Quote the records verbatim, beginning with their first line and ending with the line that contains "talks. These were", inclusive.

───── Given records

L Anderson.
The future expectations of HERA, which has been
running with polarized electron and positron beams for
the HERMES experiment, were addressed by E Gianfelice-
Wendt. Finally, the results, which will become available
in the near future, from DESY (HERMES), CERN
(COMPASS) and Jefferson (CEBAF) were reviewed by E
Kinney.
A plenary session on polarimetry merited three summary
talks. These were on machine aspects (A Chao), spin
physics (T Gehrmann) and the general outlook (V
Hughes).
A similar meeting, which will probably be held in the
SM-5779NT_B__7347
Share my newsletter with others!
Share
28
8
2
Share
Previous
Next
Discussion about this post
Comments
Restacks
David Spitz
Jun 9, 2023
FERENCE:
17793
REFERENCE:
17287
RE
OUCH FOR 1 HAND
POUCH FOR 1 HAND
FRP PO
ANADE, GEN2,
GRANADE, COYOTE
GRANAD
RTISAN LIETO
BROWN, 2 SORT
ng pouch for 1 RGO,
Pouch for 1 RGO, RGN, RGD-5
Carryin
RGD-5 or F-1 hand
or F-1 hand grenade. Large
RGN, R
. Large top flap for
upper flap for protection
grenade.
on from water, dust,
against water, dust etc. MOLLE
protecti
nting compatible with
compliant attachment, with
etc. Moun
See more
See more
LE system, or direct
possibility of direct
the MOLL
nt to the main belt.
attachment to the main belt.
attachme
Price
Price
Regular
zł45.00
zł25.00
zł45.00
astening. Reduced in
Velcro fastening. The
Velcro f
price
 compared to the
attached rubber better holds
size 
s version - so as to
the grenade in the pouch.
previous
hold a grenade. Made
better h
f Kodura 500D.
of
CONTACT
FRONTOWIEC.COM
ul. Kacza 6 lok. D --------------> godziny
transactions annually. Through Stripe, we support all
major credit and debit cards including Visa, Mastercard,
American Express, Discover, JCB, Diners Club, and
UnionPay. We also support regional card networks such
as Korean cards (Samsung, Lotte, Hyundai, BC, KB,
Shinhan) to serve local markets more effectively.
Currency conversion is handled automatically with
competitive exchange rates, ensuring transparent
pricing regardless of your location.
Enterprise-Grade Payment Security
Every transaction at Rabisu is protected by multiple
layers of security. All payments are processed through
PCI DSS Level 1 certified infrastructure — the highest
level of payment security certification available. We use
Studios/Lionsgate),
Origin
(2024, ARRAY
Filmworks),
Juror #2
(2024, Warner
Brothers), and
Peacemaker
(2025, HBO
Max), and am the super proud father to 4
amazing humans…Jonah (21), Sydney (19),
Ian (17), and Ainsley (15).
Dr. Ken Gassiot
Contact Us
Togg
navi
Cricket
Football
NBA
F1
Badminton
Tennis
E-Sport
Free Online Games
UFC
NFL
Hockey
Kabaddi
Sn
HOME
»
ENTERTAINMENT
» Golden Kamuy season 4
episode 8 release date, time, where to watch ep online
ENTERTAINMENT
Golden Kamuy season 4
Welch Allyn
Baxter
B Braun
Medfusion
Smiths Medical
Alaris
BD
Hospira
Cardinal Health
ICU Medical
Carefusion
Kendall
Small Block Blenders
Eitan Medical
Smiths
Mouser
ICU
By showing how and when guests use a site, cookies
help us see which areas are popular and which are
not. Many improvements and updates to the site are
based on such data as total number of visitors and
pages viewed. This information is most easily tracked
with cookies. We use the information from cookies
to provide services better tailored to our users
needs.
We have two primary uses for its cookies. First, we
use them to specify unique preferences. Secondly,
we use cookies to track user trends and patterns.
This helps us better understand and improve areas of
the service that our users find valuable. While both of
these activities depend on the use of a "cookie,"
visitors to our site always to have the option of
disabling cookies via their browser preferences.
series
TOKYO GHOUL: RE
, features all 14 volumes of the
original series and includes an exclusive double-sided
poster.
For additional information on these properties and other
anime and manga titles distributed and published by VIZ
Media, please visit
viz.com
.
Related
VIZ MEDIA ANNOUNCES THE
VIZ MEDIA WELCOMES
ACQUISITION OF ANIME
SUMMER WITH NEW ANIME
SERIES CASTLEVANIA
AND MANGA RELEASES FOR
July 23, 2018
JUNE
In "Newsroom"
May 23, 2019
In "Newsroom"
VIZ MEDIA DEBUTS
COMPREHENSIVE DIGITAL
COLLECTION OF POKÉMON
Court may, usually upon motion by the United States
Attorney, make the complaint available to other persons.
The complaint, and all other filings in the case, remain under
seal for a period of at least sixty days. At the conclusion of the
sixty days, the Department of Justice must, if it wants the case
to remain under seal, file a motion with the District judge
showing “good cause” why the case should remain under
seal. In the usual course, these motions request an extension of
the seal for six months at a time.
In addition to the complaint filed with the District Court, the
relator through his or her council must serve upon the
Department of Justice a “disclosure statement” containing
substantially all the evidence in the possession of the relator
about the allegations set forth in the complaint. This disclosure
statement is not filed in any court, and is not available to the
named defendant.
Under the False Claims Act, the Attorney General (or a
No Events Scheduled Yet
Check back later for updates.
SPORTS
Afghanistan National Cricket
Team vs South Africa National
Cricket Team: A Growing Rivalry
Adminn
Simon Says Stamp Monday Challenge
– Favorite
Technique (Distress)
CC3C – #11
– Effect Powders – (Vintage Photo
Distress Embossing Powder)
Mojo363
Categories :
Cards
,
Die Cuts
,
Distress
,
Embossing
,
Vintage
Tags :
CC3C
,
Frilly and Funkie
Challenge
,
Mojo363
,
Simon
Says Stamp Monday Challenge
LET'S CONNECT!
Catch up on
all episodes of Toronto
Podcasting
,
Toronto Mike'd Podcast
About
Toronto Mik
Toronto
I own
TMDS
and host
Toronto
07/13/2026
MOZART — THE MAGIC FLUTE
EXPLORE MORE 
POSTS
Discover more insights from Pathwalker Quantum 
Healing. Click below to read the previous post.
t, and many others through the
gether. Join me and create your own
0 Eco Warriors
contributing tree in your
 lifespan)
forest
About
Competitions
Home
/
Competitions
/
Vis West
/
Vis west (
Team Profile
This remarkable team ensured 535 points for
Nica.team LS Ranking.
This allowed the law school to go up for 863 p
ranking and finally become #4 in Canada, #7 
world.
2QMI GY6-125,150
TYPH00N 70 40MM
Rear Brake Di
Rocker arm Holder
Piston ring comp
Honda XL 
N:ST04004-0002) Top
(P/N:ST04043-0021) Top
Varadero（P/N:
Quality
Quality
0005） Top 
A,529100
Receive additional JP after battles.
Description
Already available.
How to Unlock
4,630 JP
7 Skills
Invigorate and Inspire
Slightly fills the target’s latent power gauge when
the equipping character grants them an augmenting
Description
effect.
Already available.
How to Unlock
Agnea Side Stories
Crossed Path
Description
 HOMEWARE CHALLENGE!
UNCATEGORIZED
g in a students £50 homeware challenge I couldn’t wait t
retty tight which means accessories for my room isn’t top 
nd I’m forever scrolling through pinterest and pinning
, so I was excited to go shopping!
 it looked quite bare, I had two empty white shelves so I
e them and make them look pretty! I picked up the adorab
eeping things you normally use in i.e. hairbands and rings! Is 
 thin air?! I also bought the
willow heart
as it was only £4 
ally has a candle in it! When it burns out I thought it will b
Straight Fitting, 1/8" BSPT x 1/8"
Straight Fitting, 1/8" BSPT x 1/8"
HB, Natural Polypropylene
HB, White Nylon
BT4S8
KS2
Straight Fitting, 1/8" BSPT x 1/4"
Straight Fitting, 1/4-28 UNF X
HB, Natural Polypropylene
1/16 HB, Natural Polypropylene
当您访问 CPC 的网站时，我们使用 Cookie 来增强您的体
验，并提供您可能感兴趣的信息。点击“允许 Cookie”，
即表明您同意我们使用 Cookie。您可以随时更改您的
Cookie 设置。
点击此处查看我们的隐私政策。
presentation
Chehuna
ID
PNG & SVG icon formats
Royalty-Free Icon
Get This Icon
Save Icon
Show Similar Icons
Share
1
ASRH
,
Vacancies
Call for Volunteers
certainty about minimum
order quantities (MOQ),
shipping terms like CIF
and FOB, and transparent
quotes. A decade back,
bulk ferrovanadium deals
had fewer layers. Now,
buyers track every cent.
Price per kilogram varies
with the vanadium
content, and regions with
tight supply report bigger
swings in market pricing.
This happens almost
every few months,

──────────

Response to the exercise:
L Anderson.
The future expectations of HERA, which has been
running with polarized electron and positron beams for
the HERMES experiment, were addressed by E Gianfelice-
Wendt. Finally, the results, which will become available
in the near future, from DESY (HERMES), CERN
(COMPASS) and Jefferson (CEBAF) were reviewed by E
Kinney.
A plenary session on polarimetry merited three summary
talks. These were on machine aspects (A Chao), spin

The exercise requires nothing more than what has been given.